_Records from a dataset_

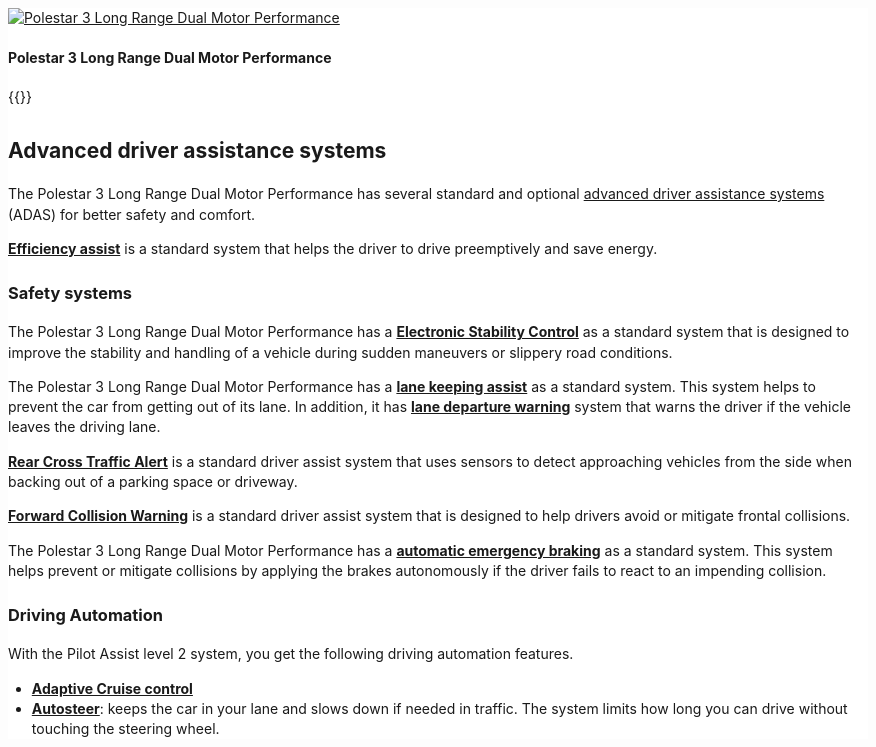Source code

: 
<figur>
<a href="https://media.evkx.net/multimedia/models/polestar/3/3_long_range_dual_motor_performance/headlights_1.jpg">
<img src="https://media.evkx.net/multimedia/models/polestar/3/3_long_range_dual_motor_performance/headlights_1_st.jpg" alt="Polestar 3 Long Range Dual Motor Performance" title="Polestar 3 Long Range Dual Motor Performance">
</a>
<figcaption><h4>Polestar 3 Long Range Dual Motor Performance</h4></figcaption></figur>


{{<evkxdisplayaddarticle />}}


## Advanced driver assistance systems

The Polestar 3 Long Range Dual Motor Performance has several standard and optional [advanced driver assistance systems](../../../../technology/driverassistance/)  (ADAS) for better safety and comfort.

[**Efficiency assist**](../../../../technology/driverassistance/efficencyassist/) is a standard system that helps the driver to drive preemptively and save energy. 
### Safety systems



The Polestar 3 Long Range Dual Motor Performance has a [**Electronic Stability Control**](../../../../technology/driverassistance/electronicstabilitycontrol/)  as a standard system that is designed to improve the stability and handling of a vehicle during sudden maneuvers or slippery road conditions.

The Polestar 3 Long Range Dual Motor Performance has a [**lane keeping assist**](../../../../technology/driverassistance/lanekeepingassist/)  as a standard system. This system helps to prevent the car from getting out of its lane. In addition, it has [**lane departure warning**](../../../../technology/driverassistance/lanedeparturewarning/) system that warns the driver if the vehicle leaves the driving lane.

[**Rear Cross Traffic Alert**](../../../../technology/driverassistance/rearcrosstrafficalert/) is a standard driver assist system that uses sensors to detect approaching vehicles from the side when backing out of a parking space or driveway. 

[**Forward Collision Warning**](../../../../technology/driverassistance/forwardcollisionwarning/) is a standard driver assist system that is designed to help drivers avoid or mitigate frontal collisions. 

The Polestar 3 Long Range Dual Motor Performance has a [**automatic emergency braking**](../../../../technology/driverassistance/automaticemergencybraking/)  as a standard system. This system helps prevent or mitigate collisions by applying the brakes autonomously if the driver fails to react to an impending collision.

### Driving Automation



With the Pilot Assist  level 2 system, you get the following driving automation features. 
- [**Adaptive Cruise control**](../../../../technology/driverassistance/adaptivecruisecontrol/) 
- [**Autosteer**](../../../../technology/driverassistance/autosteer/): keeps the car in your lane and slows down if needed in traffic. The system limits how long you can drive without touching the steering wheel. 
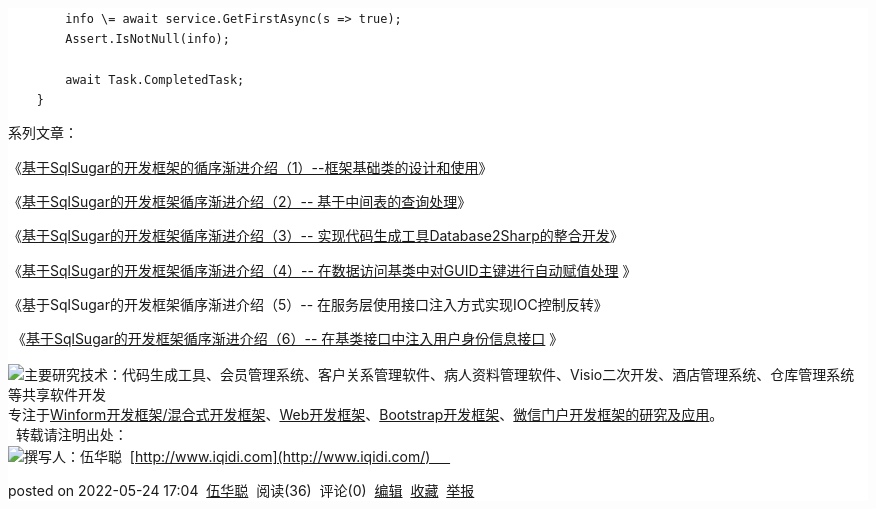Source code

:             info \= await service.GetFirstAsync(s => true);
            Assert.IsNotNull(info);

            await Task.CompletedTask;
        }

系列文章：

《[基于SqlSugar的开发框架的循序渐进介绍（1）--框架基础类的设计和使用](https://www.cnblogs.com/wuhuacong/p/16269515.html)》

《[基于SqlSugar的开发框架循序渐进介绍（2）-- 基于中间表的查询处理](https://www.cnblogs.com/wuhuacong/p/16270436.html)》

《[基于SqlSugar的开发框架循序渐进介绍（3）-- 实现代码生成工具Database2Sharp的整合开发](https://www.cnblogs.com/wuhuacong/p/16270542.html)》

《[基于SqlSugar的开发框架循序渐进介绍（4）-- 在数据访问基类中对GUID主键进行自动赋值处理](https://www.cnblogs.com/wuhuacong/p/16277426.html) 》

《基于SqlSugar的开发框架循序渐进介绍（5）-- 在服务层使用接口注入方式实现IOC控制反转》

 《[基于SqlSugar的开发框架循序渐进介绍（6）-- 在基类接口中注入用户身份信息接口](https://www.cnblogs.com/wuhuacong/p/16305022.html) 》

![](http://www.cnblogs.com/Images/OutliningIndicators/None.gif)主要研究技术：代码生成工具、会员管理系统、客户关系管理软件、病人资料管理软件、Visio二次开发、酒店管理系统、仓库管理系统等共享软件开发  
专注于[Winform开发框架/混合式开发框架](http://www.iqidi.com/Framework/index.html)、[Web开发框架](http://www.iqidi.com/Framework/WebIntroduce.htm)、[Bootstrap开发框架](http://www.iqidi.com/Framework/BootstrapIndex.html)、[微信门户开发框架的研究及应用](http://www.iqidi.com/Framework/WeixinIndex.htm)。  
  转载请注明出处：  
![](http://www.cnblogs.com/Images/OutliningIndicators/None.gif)撰写人：伍华聪  [http://www.iqidi.com](http://www.iqidi.com/)     

posted on 2022-05-24 17:04  [伍华聪](https://www.cnblogs.com/wuhuacong/)  阅读(36)  评论(0)  [编辑](https://i.cnblogs.com/EditPosts.aspx?postid=16305022)  [收藏](javascript:void(0))  [举报](javascript:void(0))
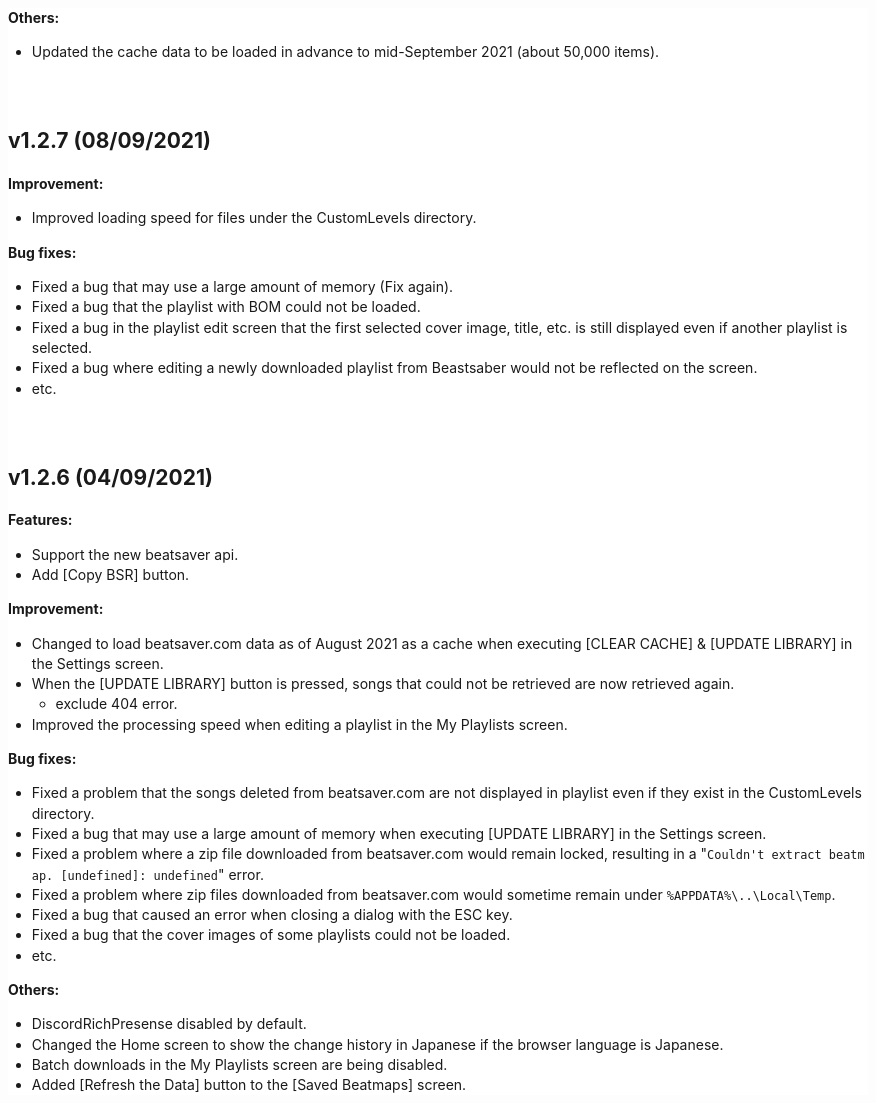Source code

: **Others:**
 - Updated the cache data to be loaded in advance to mid-September 2021 (about 50,000 items).

<br>

## v1.2.7 (08/09/2021)
**Improvement:**
 - Improved loading speed for files under the CustomLevels directory.

**Bug fixes:**
 - Fixed a bug that may use a large amount of memory (Fix again).
 - Fixed a bug that the playlist with BOM could not be loaded.
 - Fixed a bug in the playlist edit screen that the first selected cover image, title, etc. is still displayed even if another playlist is selected.
 - Fixed a bug where editing a newly downloaded playlist from Beastsaber would not be reflected on the screen.
 - etc.

<br>

## v1.2.6 (04/09/2021)
**Features:**
 - Support the new beatsaver api.
 - Add [Copy BSR] button.

**Improvement:**
 - Changed to load beatsaver.com data as of August 2021 as a cache when executing [CLEAR CACHE] & [UPDATE LIBRARY] in the Settings screen.
 - When the [UPDATE LIBRARY] button is pressed, songs that could not be retrieved are now retrieved again.
   - exclude 404 error.
 - Improved the processing speed when editing a playlist in the My Playlists screen.

**Bug fixes:**
 - Fixed a problem that the songs deleted from beatsaver.com are not displayed in playlist even if they exist in the CustomLevels directory.
 - Fixed a bug that may use a large amount of memory when executing [UPDATE LIBRARY] in the Settings screen.
 - Fixed a problem where a zip file downloaded from beatsaver.com would remain locked, resulting in a "`Couldn't extract beatmap. [undefined]: undefined`" error.
 - Fixed a problem where zip files downloaded from beatsaver.com would sometime remain under `%APPDATA%\..\Local\Temp`.
 - Fixed a bug that caused an error when closing a dialog with the ESC key.
 - Fixed a bug that the cover images of some playlists could not be loaded.
 - etc.

**Others:**
 - DiscordRichPresense disabled by default.
 - Changed the Home screen to show the change history in Japanese if the browser language is Japanese.
 - Batch downloads in the My Playlists screen are being disabled.
 - Added [Refresh the Data] button to the [Saved Beatmaps] screen.
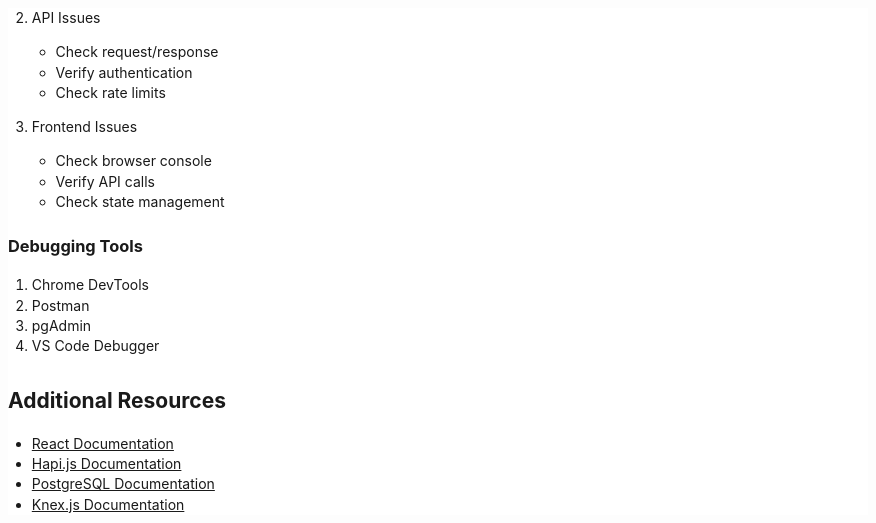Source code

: 2. API Issues
   - Check request/response
   - Verify authentication
   - Check rate limits

3. Frontend Issues
   - Check browser console
   - Verify API calls
   - Check state management

### Debugging Tools
1. Chrome DevTools
2. Postman
3. pgAdmin
4. VS Code Debugger

## Additional Resources

- [React Documentation](https://reactjs.org/docs/getting-started.html)
- [Hapi.js Documentation](https://hapi.dev/tutorials/)
- [PostgreSQL Documentation](https://www.postgresql.org/docs/)
- [Knex.js Documentation](https://knexjs.org/)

_TASK DETAILS_
Lay out the entire listing as a Markdown table with the columns Row and Line, giving each non-blank line its own numbered row. Omit the pictures from the answer.

_SOLUTION_
| Row | Line |
|---|---|
| 1 | Source code |
| 2 | :  |
| 3 | <figur> |
| 4 | <a href="https://media.evkx.net/multimedia/models/polestar/3/3_long_range_dual_motor_performance/headlights_1.jpg"> |
| 5 | <img src="https://media.evkx.net/multimedia/models/polestar/3/3_long_range_dual_motor_performance/headlights_1_st.jpg" alt="Polestar 3 Long Range Dual Motor Performance" title="Polestar 3 Long Range Dual Motor Performance"> |
| 6 | </a> |
| 7 | <figcaption><h4>Polestar 3 Long Range Dual Motor Performance</h4></figcaption></figur> |
| 8 | {{<evkxdisplayaddarticle />}} |
| 9 | ## Advanced driver assistance systems |
| 10 | The Polestar 3 Long Range Dual Motor Performance has several standard and optional [advanced driver assistance systems](../../../../technology/driverassistance/)  (ADAS) for better safety and comfort. |
| 11 | [**Efficiency assist**](../../../../technology/driverassistance/efficencyassist/) is a standard system that helps the driver to drive preemptively and save energy.  |
| 12 | ### Safety systems |
| 13 | The Polestar 3 Long Range Dual Motor Performance has a [**Electronic Stability Control**](../../../../technology/driverassistance/electronicstabilitycontrol/)  as a standard system that is designed to improve the stability and handling of a vehicle during sudden maneuvers or slippery road conditions. |
| 14 | The Polestar 3 Long Range Dual Motor Performance has a [**lane keeping assist**](../../../../technology/driverassistance/lanekeepingassist/)  as a standard system. This system helps to prevent the car from getting out of its lane. In addition, it has [**lane departure warning**](../../../../technology/driverassistance/lanedeparturewarning/) system that warns the driver if the vehicle leaves the driving lane. |
| 15 | [**Rear Cross Traffic Alert**](../../../../technology/driverassistance/rearcrosstrafficalert/) is a standard driver assist system that uses sensors to detect approaching vehicles from the side when backing out of a parking space or driveway.  |
| 16 | [**Forward Collision Warning**](../../../../technology/driverassistance/forwardcollisionwarning/) is a standard driver assist system that is designed to help drivers avoid or mitigate frontal collisions.  |
| 17 | The Polestar 3 Long Range Dual Motor Performance has a [**automatic emergency braking**](../../../../technology/driverassistance/automaticemergencybraking/)  as a standard system. This system helps prevent or mitigate collisions by applying the brakes autonomously if the driver fails to react to an impending collision. |
| 18 | ### Driving Automation |
| 19 | With the Pilot Assist  level 2 system, you get the following driving automation features.  |
| 20 | - [**Adaptive Cruise control**](../../../../technology/driverassistance/adaptivecruisecontrol/)  |
| 21 | - [**Autosteer**](../../../../technology/driverassistance/autosteer/): keeps the car in your lane and slows down if needed in traffic. The system limits how long you can drive without touching the steering wheel.  |
| 22 | Source code |
| 23 | :             info \= await service.GetFirstAsync(s => true); |
| 24 |             Assert.IsNotNull(info); |
| 25 |             await Task.CompletedTask; |
| 26 |         } |
| 27 | 系列文章： |
| 28 | 《[基于SqlSugar的开发框架的循序渐进介绍（1）--框架基础类的设计和使用](https://www.cnblogs.com/wuhuacong/p/16269515.html)》 |
| 29 | 《[基于SqlSugar的开发框架循序渐进介绍（2）-- 基于中间表的查询处理](https://www.cnblogs.com/wuhuacong/p/16270436.html)》 |
| 30 | 《[基于SqlSugar的开发框架循序渐进介绍（3）-- 实现代码生成工具Database2Sharp的整合开发](https://www.cnblogs.com/wuhuacong/p/16270542.html)》 |
| 31 | 《[基于SqlSugar的开发框架循序渐进介绍（4）-- 在数据访问基类中对GUID主键进行自动赋值处理](https://www.cnblogs.com/wuhuacong/p/16277426.html) 》 |
| 32 | 《基于SqlSugar的开发框架循序渐进介绍（5）-- 在服务层使用接口注入方式实现IOC控制反转》 |
| 33 |  《[基于SqlSugar的开发框架循序渐进介绍（6）-- 在基类接口中注入用户身份信息接口](https://www.cnblogs.com/wuhuacong/p/16305022.html) 》 |
| 34 | ![](http://www.cnblogs.com/Images/OutliningIndicators/None.gif)主要研究技术：代码生成工具、会员管理系统、客户关系管理软件、病人资料管理软件、Visio二次开发、酒店管理系统、仓库管理系统等共享软件开发   |
| 35 | 专注于[Winform开发框架/混合式开发框架](http://www.iqidi.com/Framework/index.html)、[Web开发框架](http://www.iqidi.com/Framework/WebIntroduce.htm)、[Bootstrap开发框架](http://www.iqidi.com/Framework/BootstrapIndex.html)、[微信门户开发框架的研究及应用](http://www.iqidi.com/Framework/WeixinIndex.htm)。   |
| 36 |   转载请注明出处：   |
| 37 | ![](http://www.cnblogs.com/Images/OutliningIndicators/None.gif)撰写人：伍华聪  [http://www.iqidi.com](http://www.iqidi.com/)      |
| 38 | posted on 2022-05-24 17:04  [伍华聪](https://www.cnblogs.com/wuhuacong/)  阅读(36)  评论(0)  [编辑](https://i.cnblogs.com/EditPosts.aspx?postid=16305022)  [收藏](javascript:void(0))  [举报](javascript:void(0)) |
| 39 | Source code |
| 40 | : **Others:** |
| 41 |  - Updated the cache data to be loaded in advance to mid-September 2021 (about 50,000 items). |
| 42 | <br> |
| 43 | ## v1.2.7 (08/09/2021) |
| 44 | **Improvement:** |
| 45 |  - Improved loading speed for files under the CustomLevels directory. |
| 46 | **Bug fixes:** |
| 47 |  - Fixed a bug that may use a large amount of memory (Fix again). |
| 48 |  - Fixed a bug that the playlist with BOM could not be loaded. |
| 49 |  - Fixed a bug in the playlist edit screen that the first selected cover image, title, etc. is still displayed even if another playlist is selected. |
| 50 |  - Fixed a bug where editing a newly downloaded playlist from Beastsaber would not be reflected on the screen. |
| 51 |  - etc. |
| 52 | <br> |
| 53 | ## v1.2.6 (04/09/2021) |
| 54 | **Features:** |
| 55 |  - Support the new beatsaver api. |
| 56 |  - Add [Copy BSR] button. |
| 57 | **Improvement:** |
| 58 |  - Changed to load beatsaver.com data as of August 2021 as a cache when executing [CLEAR CACHE] & [UPDATE LIBRARY] in the Settings screen. |
| 59 |  - When the [UPDATE LIBRARY] button is pressed, songs that could not be retrieved are now retrieved again. |
| 60 |    - exclude 404 error. |
| 61 |  - Improved the processing speed when editing a playlist in the My Playlists screen. |
| 62 | **Bug fixes:** |
| 63 |  - Fixed a problem that the songs deleted from beatsaver.com are not displayed in playlist even if they exist in the CustomLevels directory. |
| 64 |  - Fixed a bug that may use a large amount of memory when executing [UPDATE LIBRARY] in the Settings screen. |
| 65 |  - Fixed a problem where a zip file downloaded from beatsaver.com would remain locked, resulting in a "`Couldn't extract beatmap. [undefined]: undefined`" error. |
| 66 |  - Fixed a problem where zip files downloaded from beatsaver.com would sometime remain under `%APPDATA%\..\Local\Temp`. |
| 67 |  - Fixed a bug that caused an error when closing a dialog with the ESC key. |
| 68 |  - Fixed a bug that the cover images of some playlists could not be loaded. |
| 69 |  - etc. |
| 70 | **Others:** |
| 71 |  - DiscordRichPresense disabled by default. |
| 72 |  - Changed the Home screen to show the change history in Japanese if the browser language is Japanese. |
| 73 |  - Batch downloads in the My Playlists screen are being disabled. |
| 74 |  - Added [Refresh the Data] button to the [Saved Beatmaps] screen. |
| 75 | Source code |
| 76 | : 2. API Issues |
| 77 |    - Check request/response |
| 78 |    - Verify authentication |
| 79 |    - Check rate limits |
| 80 | 3. Frontend Issues |
| 81 |    - Check browser console |
| 82 |    - Verify API calls |
| 83 |    - Check state management |
| 84 | ### Debugging Tools |
| 85 | 1. Chrome DevTools |
| 86 | 2. Postman |
| 87 | 3. pgAdmin |
| 88 | 4. VS Code Debugger |
| 89 | ## Additional Resources |
| 90 | - [React Documentation](https://reactjs.org/docs/getting-started.html) |
| 91 | - [Hapi.js Documentation](https://hapi.dev/tutorials/) |
| 92 | - [PostgreSQL Documentation](https://www.postgresql.org/docs/) |
| 93 | - [Knex.js Documentation](https://knexjs.org/) |